Entries taken from a collection:
*** Block opens ***
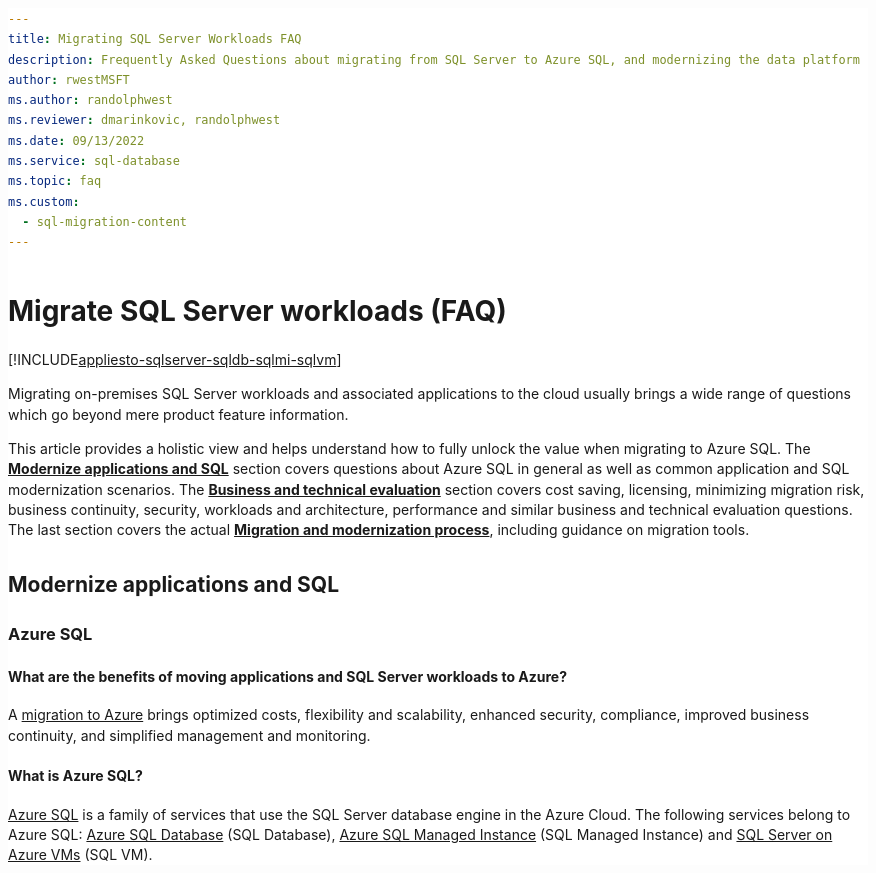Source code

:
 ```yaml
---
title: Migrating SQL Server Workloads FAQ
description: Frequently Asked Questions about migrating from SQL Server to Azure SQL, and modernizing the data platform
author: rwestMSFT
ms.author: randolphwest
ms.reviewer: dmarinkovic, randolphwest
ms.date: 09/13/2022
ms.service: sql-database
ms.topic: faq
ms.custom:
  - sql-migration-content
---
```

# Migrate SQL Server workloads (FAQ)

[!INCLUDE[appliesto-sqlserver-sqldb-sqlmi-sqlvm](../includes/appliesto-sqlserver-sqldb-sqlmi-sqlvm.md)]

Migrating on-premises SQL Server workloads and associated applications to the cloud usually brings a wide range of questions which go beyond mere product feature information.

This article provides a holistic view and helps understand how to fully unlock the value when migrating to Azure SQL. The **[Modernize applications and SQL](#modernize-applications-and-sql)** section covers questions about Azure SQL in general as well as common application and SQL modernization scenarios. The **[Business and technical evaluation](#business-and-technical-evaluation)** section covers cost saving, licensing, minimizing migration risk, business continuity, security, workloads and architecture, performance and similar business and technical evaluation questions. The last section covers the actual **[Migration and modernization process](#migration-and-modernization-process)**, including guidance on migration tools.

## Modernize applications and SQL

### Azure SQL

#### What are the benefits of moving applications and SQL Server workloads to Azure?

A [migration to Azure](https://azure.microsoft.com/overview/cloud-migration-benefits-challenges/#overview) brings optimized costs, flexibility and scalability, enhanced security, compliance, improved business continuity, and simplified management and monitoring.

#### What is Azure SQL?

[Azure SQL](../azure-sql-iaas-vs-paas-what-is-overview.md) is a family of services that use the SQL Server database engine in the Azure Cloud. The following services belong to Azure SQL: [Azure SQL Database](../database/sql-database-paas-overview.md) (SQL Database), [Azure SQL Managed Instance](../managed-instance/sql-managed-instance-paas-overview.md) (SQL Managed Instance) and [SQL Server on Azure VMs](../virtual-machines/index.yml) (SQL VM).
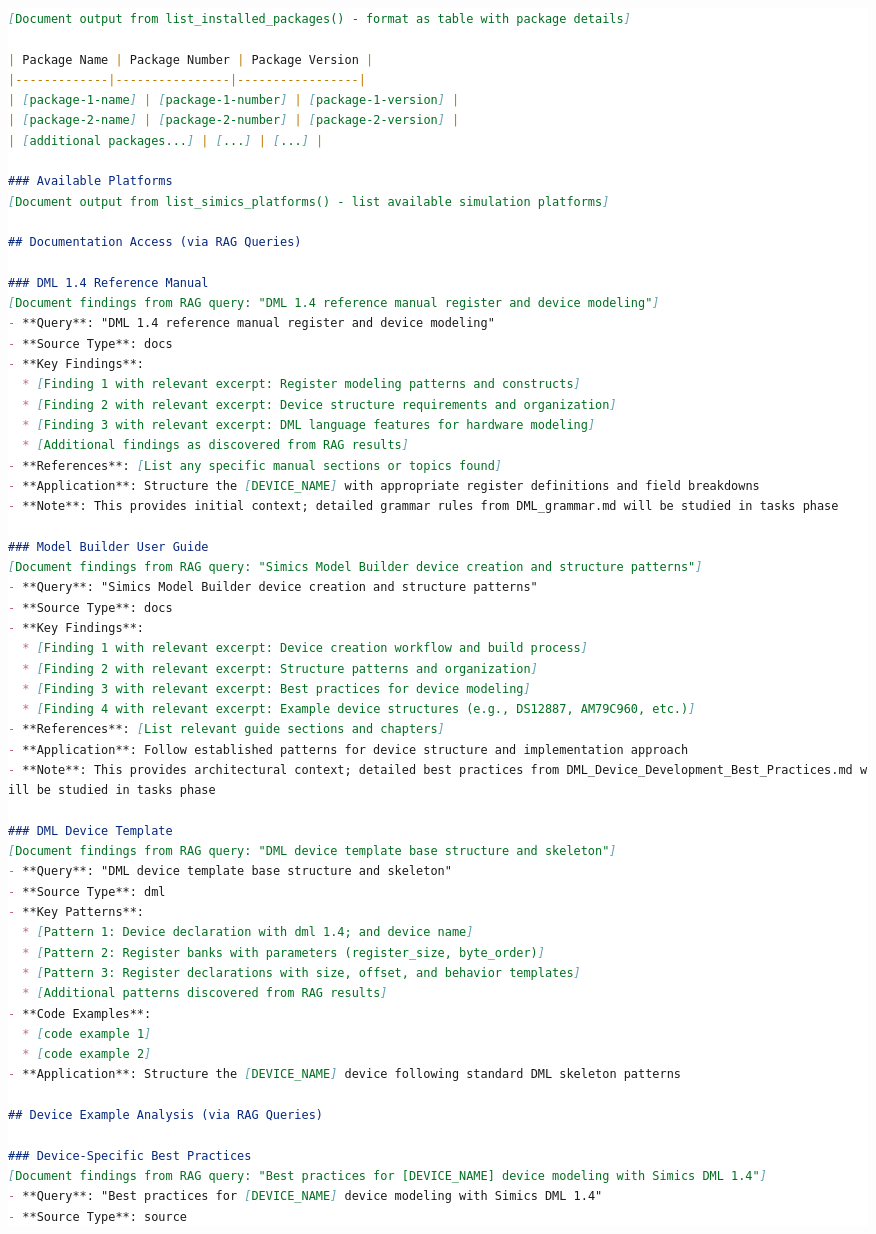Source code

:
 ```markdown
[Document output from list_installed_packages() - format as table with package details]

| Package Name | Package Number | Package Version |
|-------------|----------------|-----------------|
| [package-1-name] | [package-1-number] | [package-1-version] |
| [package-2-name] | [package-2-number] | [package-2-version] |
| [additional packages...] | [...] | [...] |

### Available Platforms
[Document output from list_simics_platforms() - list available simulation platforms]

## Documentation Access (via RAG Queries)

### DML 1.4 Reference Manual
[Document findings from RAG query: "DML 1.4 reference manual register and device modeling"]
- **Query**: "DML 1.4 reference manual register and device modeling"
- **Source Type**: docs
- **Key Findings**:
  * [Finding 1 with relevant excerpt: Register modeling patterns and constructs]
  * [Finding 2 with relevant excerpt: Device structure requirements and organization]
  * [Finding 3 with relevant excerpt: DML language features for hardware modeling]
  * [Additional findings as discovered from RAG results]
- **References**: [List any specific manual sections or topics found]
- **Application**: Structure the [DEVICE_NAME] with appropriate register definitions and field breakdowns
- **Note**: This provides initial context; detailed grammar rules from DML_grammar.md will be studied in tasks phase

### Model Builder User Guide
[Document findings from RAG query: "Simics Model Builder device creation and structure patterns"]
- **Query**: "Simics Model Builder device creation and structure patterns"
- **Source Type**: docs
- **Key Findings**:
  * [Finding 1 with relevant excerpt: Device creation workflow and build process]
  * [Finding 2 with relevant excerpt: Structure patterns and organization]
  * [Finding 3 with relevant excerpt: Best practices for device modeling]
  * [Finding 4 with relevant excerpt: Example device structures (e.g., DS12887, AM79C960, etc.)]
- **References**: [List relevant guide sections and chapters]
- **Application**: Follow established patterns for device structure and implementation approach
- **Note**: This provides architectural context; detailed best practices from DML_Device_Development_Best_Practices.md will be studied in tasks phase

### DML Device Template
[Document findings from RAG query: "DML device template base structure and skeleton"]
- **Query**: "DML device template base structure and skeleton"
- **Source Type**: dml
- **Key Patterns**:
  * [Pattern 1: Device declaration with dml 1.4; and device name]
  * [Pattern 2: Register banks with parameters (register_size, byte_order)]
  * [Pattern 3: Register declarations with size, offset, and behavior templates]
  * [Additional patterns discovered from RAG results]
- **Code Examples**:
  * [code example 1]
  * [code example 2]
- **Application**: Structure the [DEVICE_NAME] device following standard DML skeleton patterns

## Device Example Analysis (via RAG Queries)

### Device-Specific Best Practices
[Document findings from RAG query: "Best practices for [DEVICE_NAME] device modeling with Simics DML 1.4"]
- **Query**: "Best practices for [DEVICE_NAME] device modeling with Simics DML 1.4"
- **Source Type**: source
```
*** Block closes ***
* **What to produce**
Would you return all the data exactly as given, minus the pictures?

* **Output for this exercise**
Source code

:
 ```yaml
---
title: Migrating SQL Server Workloads FAQ
description: Frequently Asked Questions about migrating from SQL Server to Azure SQL, and modernizing the data platform
author: rwestMSFT
ms.author: randolphwest
ms.reviewer: dmarinkovic, randolphwest
ms.date: 09/13/2022
ms.service: sql-database
ms.topic: faq
ms.custom:
  - sql-migration-content
---
```

# Migrate SQL Server workloads (FAQ)

[!INCLUDE[appliesto-sqlserver-sqldb-sqlmi-sqlvm](../includes/appliesto-sqlserver-sqldb-sqlmi-sqlvm.md)]

Migrating on-premises SQL Server workloads and associated applications to the cloud usually brings a wide range of questions which go beyond mere product feature information.

This article provides a holistic view and helps understand how to fully unlock the value when migrating to Azure SQL. The **[Modernize applications and SQL](#modernize-applications-and-sql)** section covers questions about Azure SQL in general as well as common application and SQL modernization scenarios. The **[Business and technical evaluation](#business-and-technical-evaluation)** section covers cost saving, licensing, minimizing migration risk, business continuity, security, workloads and architecture, performance and similar business and technical evaluation questions. The last section covers the actual **[Migration and modernization process](#migration-and-modernization-process)**, including guidance on migration tools.

## Modernize applications and SQL

### Azure SQL

#### What are the benefits of moving applications and SQL Server workloads to Azure?

A [migration to Azure](https://azure.microsoft.com/overview/cloud-migration-benefits-challenges/#overview) brings optimized costs, flexibility and scalability, enhanced security, compliance, improved business continuity, and simplified management and monitoring.

#### What is Azure SQL?

[Azure SQL](../azure-sql-iaas-vs-paas-what-is-overview.md) is a family of services that use the SQL Server database engine in the Azure Cloud. The following services belong to Azure SQL: [Azure SQL Database](../database/sql-database-paas-overview.md) (SQL Database), [Azure SQL Managed Instance](../managed-instance/sql-managed-instance-paas-overview.md) (SQL Managed Instance) and [SQL Server on Azure VMs](../virtual-machines/index.yml) (SQL VM).
Source code

:
 ```markdown
[Document output from list_installed_packages() - format as table with package details]

| Package Name | Package Number | Package Version |
|-------------|----------------|-----------------|
| [package-1-name] | [package-1-number] | [package-1-version] |
| [package-2-name] | [package-2-number] | [package-2-version] |
| [additional packages...] | [...] | [...] |

### Available Platforms
[Document output from list_simics_platforms() - list available simulation platforms]

## Documentation Access (via RAG Queries)

### DML 1.4 Reference Manual
[Document findings from RAG query: "DML 1.4 reference manual register and device modeling"]
- **Query**: "DML 1.4 reference manual register and device modeling"
- **Source Type**: docs
- **Key Findings**:
  * [Finding 1 with relevant excerpt: Register modeling patterns and constructs]
  * [Finding 2 with relevant excerpt: Device structure requirements and organization]
  * [Finding 3 with relevant excerpt: DML language features for hardware modeling]
  * [Additional findings as discovered from RAG results]
- **References**: [List any specific manual sections or topics found]
- **Application**: Structure the [DEVICE_NAME] with appropriate register definitions and field breakdowns
- **Note**: This provides initial context; detailed grammar rules from DML_grammar.md will be studied in tasks phase

### Model Builder User Guide
[Document findings from RAG query: "Simics Model Builder device creation and structure patterns"]
- **Query**: "Simics Model Builder device creation and structure patterns"
- **Source Type**: docs
- **Key Findings**:
  * [Finding 1 with relevant excerpt: Device creation workflow and build process]
  * [Finding 2 with relevant excerpt: Structure patterns and organization]
  * [Finding 3 with relevant excerpt: Best practices for device modeling]
  * [Finding 4 with relevant excerpt: Example device structures (e.g., DS12887, AM79C960, etc.)]
- **References**: [List relevant guide sections and chapters]
- **Application**: Follow established patterns for device structure and implementation approach
- **Note**: This provides architectural context; detailed best practices from DML_Device_Development_Best_Practices.md will be studied in tasks phase

### DML Device Template
[Document findings from RAG query: "DML device template base structure and skeleton"]
- **Query**: "DML device template base structure and skeleton"
- **Source Type**: dml
- **Key Patterns**:
  * [Pattern 1: Device declaration with dml 1.4; and device name]
  * [Pattern 2: Register banks with parameters (register_size, byte_order)]
  * [Pattern 3: Register declarations with size, offset, and behavior templates]
  * [Additional patterns discovered from RAG results]
- **Code Examples**:
  * [code example 1]
  * [code example 2]
- **Application**: Structure the [DEVICE_NAME] device following standard DML skeleton patterns

## Device Example Analysis (via RAG Queries)

### Device-Specific Best Practices
[Document findings from RAG query: "Best practices for [DEVICE_NAME] device modeling with Simics DML 1.4"]
- **Query**: "Best practices for [DEVICE_NAME] device modeling with Simics DML 1.4"
- **Source Type**: source
```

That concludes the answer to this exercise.